TASK GOAL - In the mailing list message about the WD20EARS drive and 4k sector size, what does Martin K. Petersen advise Herbert to do?

GIVEN TEXT -
[start]

Re: WDC WD20EARS and 4k sector size

[Date Prev][Date Next][Thread Prev][Thread Next][Date Index][Thread Index]

 



On Mon, Jan 24, 2011 at 10:32 PM, Herbert Poetzl <herbert@xxxxxxxxxxxx> wrote:
> On Mon, Jan 24, 2011 at 10:15:14PM -0500, Martin K. Petersen wrote:
>> >>>>> "Herbert" == Herbert Poetzl <herbert@xxxxxxxxxxxx> writes:
>
>> Herbert>  - the drive doesn't report 4k sectors at all, not
>> Herbert>    even as physical sector size.
>
>> There have been numerous threads on this list about EARS not
>> reporting block sizes correctly. Check the archives.
>
> really? well, they probably use strange subjects or the search
> function on the archives is broken ...

[end]

DATA LINES -
[start]

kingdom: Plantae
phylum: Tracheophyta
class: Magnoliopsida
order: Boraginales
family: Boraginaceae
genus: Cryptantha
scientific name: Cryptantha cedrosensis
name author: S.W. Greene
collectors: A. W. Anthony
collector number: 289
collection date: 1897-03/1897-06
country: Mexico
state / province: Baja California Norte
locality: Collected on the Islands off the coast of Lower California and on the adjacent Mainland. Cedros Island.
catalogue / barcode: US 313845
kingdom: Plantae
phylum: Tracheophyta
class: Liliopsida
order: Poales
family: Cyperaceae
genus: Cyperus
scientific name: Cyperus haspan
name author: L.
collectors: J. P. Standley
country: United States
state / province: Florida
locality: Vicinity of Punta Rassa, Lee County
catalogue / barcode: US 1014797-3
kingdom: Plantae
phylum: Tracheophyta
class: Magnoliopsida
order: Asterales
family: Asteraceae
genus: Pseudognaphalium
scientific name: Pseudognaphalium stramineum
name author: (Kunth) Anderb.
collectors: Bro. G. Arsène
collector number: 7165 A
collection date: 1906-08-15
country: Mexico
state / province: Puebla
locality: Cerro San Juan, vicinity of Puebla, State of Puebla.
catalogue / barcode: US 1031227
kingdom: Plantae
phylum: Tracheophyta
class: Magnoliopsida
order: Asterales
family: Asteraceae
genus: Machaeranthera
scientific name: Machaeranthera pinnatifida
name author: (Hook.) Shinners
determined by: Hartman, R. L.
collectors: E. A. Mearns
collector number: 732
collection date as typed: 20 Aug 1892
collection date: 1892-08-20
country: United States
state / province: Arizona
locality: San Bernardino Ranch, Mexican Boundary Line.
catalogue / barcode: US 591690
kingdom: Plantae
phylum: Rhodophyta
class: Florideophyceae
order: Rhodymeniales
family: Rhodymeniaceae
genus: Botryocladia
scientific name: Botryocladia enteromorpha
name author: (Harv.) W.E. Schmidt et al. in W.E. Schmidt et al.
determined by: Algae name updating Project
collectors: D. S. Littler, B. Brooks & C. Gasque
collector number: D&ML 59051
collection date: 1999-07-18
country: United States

[end]

FINISHED EXERCISE - Check the archives.